El poder político español, y el Gobierno Rajoy particularmente, ha activado todos los resortes contra el derecho de los catalanes a decidir su futuro. Así, las instituciones del Estado, desde el Rey (con su extemporáneo discurso sobre «galgos y podencos») hasta las fuerzas de seguridad e inteligencia (los policías y espías, enviados a Catalunya o no), pasando por las embajadas y un puñado de ministerios (como los económicos), han dejado atrás cualquier escrúpulo y trabajan para intentar frenar el movimiento soberanista.
El último y quizás más obsceno episodio lo hemos vivido hace tan sólo unos días, cuando el Ejecutivo español decidió -por mediación del fiscal general- destituir al fiscal superior de Catalunya, Martín Rodríguez Sol, por haber realizado unas declaraciones. Ante la amenaza y el acoso al que se le estaba sometiendo, el fiscal prefirió abandonar el cargo. ¿Soltó Rodríguez Sol alguna barbaridad, al estilo de las que casi a diario oímos sobre Catalunya? ¿Lanzó hirientes insultos antiespañoles? ¿Blandió la estelada? Nada de eso. El señor fiscal, nacido en Mallorca, es hombre de orden y miembro de la conservadora Asociación de Fiscales. ¿Entonces? Sencillamente dijo que es bueno que el pueblo, todos los pueblos, puedan expresar qué es lo que quieren. Recordó, asimismo, que la legalidad no permite un referendo de autodeterminación y apuntó que una posibilidad sería formular una pregunta que no abordara directamente el asunto.
A estas manifestaciones sobre el derecho a decidir, el fiscal superior suma el pecado de haber abierto diligencias ante la publicación en El Mundo del informe fantasma con acusaciones contra Mas. Tal informe, anónimo y plagado de errores, se sacó a la luz durante la campaña del 25-N con la, a mi entender, clara intención de incidir en los resultados.
En un lugar normal, el comportamiento de Rodríguez Sol formaría parte de lo normal. En España, no. En España actuar así le ha costado el cargo. La aberración la ha cometido el PP mientras el PSOE miraba hacia otro lado con innegable complicidad. ¿Qué le hubiera sucedido si, por ejemplo, hubiera afirmado que la autodeterminación de Catalunya es una locura o un disparate? Yo se lo diré: nada, absolutamente nada.

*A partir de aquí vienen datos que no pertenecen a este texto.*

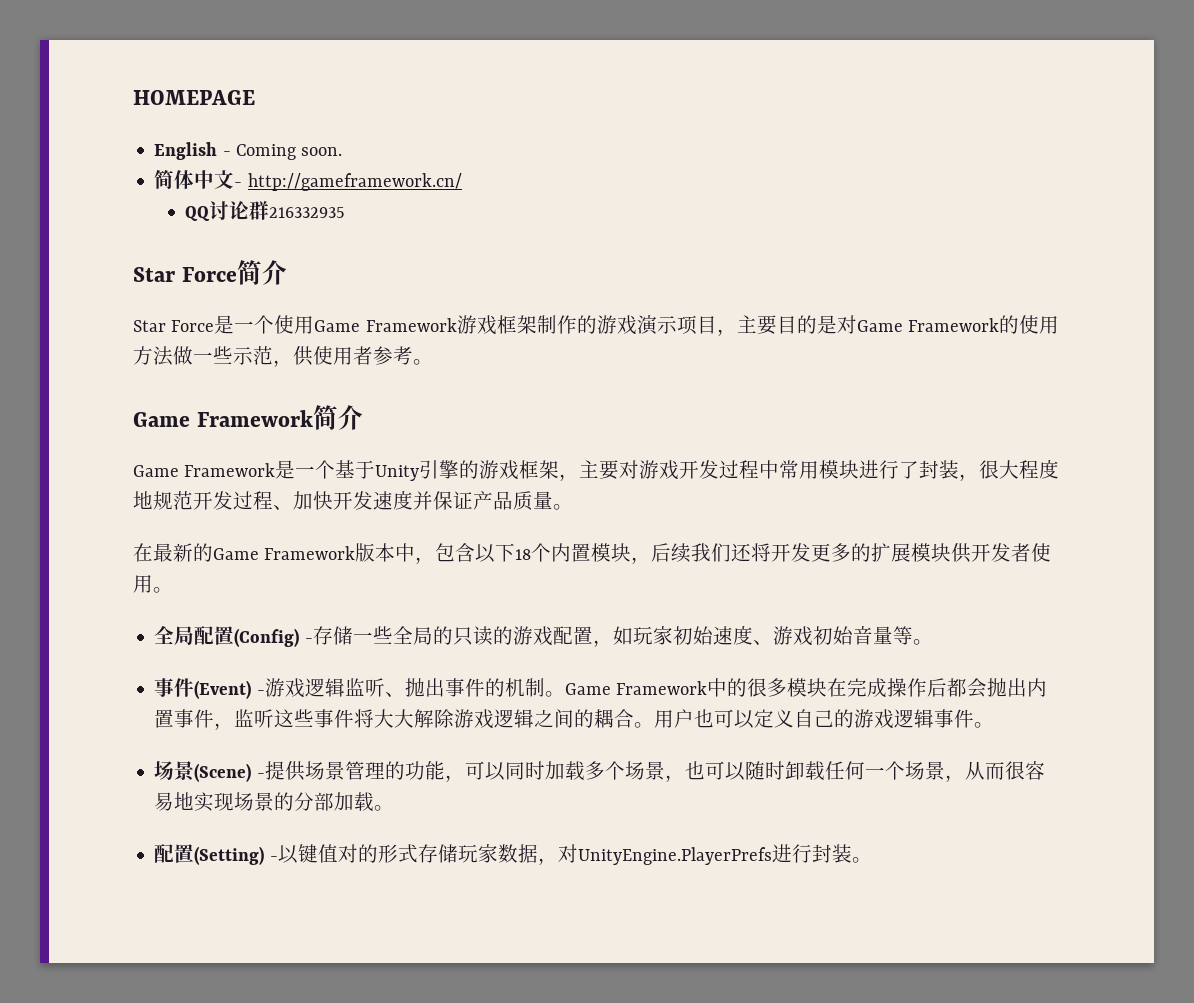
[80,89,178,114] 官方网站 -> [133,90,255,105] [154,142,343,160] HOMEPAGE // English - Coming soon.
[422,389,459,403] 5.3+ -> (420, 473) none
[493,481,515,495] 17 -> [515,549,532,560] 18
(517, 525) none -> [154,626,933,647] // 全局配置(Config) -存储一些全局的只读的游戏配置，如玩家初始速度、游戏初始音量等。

Por supuesto, a nadie le hace gracia que se cuestione su unidad. Pero en España la cosa va mucho más allá, pues no se duda en usar los mecanismos del Estado contra una parte de los ciudadanos de ese mismo Estado. Los valores democráticos básicos se ofenden con pasmosa tranquilidad y la instrumentalización de las instituciones apenas encuentra resistencia. El problema es grave, y no debiera de preocupar exclusivamente a los catalanes, sino al conjunto de los ciudadanos del reino.